Geht es auch anders? Ja, denn es gibt bewährte Möglichkeiten, die Bewohner zu schützen und im Heim zu halten: Kopfschützer zum Beispiel, Hüftprotektoren und Bewegungsmelder, die Alarm schlagen, wenn jemand das Heim verlassen will.
Viel wichtiger aber: gebrechliche alte Menschen, unruhig und manchmal verwirrt können körperlich und geistig aktiviert werden. Sie nehmen an der Gemeinschaft teil, stürzen seltener, sind beweglicher, lebendiger. Und gewinnen damit zurück, was ihnen jedes Bettgitter und jeder Gurt verleiden würde: Lebensfreude.
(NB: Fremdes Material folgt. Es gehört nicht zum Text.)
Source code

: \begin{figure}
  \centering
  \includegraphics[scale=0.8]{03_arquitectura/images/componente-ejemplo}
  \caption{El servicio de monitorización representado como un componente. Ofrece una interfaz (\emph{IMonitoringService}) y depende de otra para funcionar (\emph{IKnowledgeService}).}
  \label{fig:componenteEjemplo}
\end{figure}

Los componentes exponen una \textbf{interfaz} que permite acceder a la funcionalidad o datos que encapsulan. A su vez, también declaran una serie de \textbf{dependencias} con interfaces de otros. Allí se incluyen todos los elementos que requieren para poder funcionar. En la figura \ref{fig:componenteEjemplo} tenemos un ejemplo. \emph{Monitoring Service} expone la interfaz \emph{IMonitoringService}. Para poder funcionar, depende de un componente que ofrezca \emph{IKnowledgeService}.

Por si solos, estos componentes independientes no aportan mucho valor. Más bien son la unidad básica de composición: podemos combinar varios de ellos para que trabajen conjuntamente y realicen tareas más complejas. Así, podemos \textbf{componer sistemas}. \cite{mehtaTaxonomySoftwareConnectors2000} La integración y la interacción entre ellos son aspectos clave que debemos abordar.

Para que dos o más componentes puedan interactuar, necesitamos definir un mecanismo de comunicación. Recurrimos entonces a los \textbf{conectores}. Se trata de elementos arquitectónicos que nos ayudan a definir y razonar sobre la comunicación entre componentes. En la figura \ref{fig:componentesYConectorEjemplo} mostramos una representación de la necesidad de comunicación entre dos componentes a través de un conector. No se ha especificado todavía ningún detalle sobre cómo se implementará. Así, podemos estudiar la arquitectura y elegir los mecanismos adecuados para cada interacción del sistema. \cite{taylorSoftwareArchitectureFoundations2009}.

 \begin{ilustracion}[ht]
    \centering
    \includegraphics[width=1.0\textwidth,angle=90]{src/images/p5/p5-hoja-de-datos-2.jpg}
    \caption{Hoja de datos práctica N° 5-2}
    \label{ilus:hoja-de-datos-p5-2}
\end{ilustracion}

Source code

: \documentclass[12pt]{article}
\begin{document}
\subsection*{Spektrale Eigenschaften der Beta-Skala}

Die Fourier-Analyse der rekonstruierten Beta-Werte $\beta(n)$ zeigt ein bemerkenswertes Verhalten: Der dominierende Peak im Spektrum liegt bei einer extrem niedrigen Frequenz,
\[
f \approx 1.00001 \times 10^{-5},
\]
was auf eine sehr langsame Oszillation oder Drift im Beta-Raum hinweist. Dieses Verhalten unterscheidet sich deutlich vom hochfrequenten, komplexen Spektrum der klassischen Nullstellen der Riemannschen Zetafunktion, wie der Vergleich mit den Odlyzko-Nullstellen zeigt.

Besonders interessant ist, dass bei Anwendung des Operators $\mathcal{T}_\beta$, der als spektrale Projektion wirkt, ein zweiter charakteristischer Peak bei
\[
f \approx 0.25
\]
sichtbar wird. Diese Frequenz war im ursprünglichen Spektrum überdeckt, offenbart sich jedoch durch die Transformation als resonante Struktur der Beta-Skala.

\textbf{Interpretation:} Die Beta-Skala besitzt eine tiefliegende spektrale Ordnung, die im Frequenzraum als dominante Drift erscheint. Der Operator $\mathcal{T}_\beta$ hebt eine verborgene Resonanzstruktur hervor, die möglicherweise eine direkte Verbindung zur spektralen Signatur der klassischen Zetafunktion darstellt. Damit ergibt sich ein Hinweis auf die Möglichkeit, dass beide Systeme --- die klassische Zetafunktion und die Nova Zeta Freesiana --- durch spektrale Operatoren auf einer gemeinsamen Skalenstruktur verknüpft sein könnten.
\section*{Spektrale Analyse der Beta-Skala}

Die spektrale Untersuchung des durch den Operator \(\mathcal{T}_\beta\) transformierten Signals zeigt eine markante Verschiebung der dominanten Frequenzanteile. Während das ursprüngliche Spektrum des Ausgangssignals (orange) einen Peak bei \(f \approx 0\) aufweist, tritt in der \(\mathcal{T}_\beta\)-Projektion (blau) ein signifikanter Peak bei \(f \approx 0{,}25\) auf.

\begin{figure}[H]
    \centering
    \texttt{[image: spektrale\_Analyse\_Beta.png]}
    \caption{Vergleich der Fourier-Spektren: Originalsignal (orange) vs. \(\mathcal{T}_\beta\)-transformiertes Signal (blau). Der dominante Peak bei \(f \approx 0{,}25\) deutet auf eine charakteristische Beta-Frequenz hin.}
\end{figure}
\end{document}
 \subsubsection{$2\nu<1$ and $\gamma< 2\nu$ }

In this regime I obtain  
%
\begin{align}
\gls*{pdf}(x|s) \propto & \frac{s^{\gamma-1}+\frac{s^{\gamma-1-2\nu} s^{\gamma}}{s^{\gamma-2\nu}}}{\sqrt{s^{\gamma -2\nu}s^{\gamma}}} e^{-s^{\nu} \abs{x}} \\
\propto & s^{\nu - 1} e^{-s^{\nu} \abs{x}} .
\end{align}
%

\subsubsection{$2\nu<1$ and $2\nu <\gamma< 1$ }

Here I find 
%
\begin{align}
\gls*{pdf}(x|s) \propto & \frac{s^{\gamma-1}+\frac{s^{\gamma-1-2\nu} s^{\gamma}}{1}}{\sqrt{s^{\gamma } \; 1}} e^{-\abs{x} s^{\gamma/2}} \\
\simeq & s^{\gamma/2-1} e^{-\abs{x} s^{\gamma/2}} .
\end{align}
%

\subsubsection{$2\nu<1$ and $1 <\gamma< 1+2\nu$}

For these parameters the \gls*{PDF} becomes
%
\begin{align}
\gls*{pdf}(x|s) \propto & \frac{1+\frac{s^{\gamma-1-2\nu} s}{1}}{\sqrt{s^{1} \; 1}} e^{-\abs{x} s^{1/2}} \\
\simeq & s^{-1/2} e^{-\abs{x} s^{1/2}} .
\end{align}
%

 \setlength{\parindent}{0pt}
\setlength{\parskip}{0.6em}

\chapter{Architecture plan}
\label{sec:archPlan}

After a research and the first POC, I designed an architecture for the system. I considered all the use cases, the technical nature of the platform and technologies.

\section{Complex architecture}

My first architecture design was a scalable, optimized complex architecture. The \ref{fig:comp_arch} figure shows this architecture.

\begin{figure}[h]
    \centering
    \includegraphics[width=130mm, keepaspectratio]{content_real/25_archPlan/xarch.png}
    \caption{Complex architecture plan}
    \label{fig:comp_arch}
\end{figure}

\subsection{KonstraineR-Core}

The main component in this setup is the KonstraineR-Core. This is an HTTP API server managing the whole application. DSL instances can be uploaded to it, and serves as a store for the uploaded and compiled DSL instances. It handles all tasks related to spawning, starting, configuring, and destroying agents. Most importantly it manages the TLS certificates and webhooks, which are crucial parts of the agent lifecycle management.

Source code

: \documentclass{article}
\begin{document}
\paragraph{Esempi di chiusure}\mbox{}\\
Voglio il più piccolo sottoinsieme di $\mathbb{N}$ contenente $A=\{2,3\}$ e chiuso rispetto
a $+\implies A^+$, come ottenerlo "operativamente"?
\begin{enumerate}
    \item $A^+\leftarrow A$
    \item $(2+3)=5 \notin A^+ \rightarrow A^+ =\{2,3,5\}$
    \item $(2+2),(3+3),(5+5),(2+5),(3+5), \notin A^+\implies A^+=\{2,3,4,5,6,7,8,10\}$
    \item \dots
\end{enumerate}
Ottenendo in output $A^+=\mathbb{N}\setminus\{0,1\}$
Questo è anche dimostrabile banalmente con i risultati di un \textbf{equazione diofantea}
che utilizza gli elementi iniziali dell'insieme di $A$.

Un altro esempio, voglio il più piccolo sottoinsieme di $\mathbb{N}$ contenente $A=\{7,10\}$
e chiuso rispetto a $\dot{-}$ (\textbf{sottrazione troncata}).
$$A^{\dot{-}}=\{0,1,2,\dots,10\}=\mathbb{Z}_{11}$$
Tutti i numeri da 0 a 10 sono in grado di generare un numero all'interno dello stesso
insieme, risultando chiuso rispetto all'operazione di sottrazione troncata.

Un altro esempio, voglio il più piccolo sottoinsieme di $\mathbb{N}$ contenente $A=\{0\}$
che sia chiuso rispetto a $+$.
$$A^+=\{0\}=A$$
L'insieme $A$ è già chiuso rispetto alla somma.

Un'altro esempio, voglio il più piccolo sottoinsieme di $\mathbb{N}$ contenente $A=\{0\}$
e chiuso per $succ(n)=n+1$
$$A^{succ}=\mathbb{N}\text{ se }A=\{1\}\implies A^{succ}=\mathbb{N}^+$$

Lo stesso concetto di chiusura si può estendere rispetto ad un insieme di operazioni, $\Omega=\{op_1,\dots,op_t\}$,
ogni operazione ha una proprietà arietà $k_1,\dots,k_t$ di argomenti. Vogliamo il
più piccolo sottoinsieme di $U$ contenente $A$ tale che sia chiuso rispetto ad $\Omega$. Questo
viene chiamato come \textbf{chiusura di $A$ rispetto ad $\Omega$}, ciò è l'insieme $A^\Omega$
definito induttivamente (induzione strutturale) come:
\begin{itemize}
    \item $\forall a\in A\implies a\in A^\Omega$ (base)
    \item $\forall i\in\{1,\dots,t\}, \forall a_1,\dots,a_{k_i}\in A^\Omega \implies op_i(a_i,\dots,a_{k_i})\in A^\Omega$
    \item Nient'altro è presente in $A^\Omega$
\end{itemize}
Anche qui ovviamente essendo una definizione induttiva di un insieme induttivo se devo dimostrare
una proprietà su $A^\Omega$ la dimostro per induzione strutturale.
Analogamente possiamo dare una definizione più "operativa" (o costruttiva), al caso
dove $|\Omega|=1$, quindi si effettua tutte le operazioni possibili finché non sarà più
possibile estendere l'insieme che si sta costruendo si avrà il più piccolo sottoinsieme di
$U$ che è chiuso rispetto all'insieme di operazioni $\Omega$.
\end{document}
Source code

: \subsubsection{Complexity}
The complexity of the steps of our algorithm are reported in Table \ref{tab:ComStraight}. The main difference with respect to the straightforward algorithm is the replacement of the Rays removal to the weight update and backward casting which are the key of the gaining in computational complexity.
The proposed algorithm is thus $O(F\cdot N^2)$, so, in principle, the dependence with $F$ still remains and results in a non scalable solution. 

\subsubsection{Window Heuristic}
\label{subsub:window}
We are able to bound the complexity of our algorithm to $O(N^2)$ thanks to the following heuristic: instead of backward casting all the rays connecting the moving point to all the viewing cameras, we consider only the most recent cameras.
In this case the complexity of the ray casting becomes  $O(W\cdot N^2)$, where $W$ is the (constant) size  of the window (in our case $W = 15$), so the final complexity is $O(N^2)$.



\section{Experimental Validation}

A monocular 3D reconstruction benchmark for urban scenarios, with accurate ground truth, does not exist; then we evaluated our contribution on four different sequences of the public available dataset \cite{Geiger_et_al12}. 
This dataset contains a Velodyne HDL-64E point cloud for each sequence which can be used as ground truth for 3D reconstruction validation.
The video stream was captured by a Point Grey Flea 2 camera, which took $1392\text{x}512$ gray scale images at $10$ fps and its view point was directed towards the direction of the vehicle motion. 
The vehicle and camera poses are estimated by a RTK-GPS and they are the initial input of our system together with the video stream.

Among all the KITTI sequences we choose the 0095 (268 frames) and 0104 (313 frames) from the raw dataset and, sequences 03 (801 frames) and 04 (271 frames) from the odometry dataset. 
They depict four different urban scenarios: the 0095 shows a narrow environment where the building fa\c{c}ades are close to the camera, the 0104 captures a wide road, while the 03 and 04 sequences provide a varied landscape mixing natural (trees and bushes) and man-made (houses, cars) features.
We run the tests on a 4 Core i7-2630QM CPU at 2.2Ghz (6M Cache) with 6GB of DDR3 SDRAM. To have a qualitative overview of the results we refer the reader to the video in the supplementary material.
Selbstbestimmung.
Wer sich für sich für Gurt und Gitter stark macht, sieht in Bewohnern von Altenheime Insassen - und in Altenheime Verwahranstalten, in denen nur Befehl und Gehorsam regieren.
Jutta Ehinger
Pflegedienstleisterin St. Vincent Altenheim, Garmisch Partenkirchen
„Es darf nicht das Problem sein, um 8 h zu frühstücken, um 12 Mittag zu essen, um 7 Uhr zu Abend zu essen und dazwischen muss gewaschen werden; muss, muss er, muss er. Ich sage immer: ein Bewohner muss eigentlich gar nichts, ein Bewohner soll hier sein Leben leben wie er auch daheim lebt.“
Wie also wollen umgehen mit der Würde unserer Alten?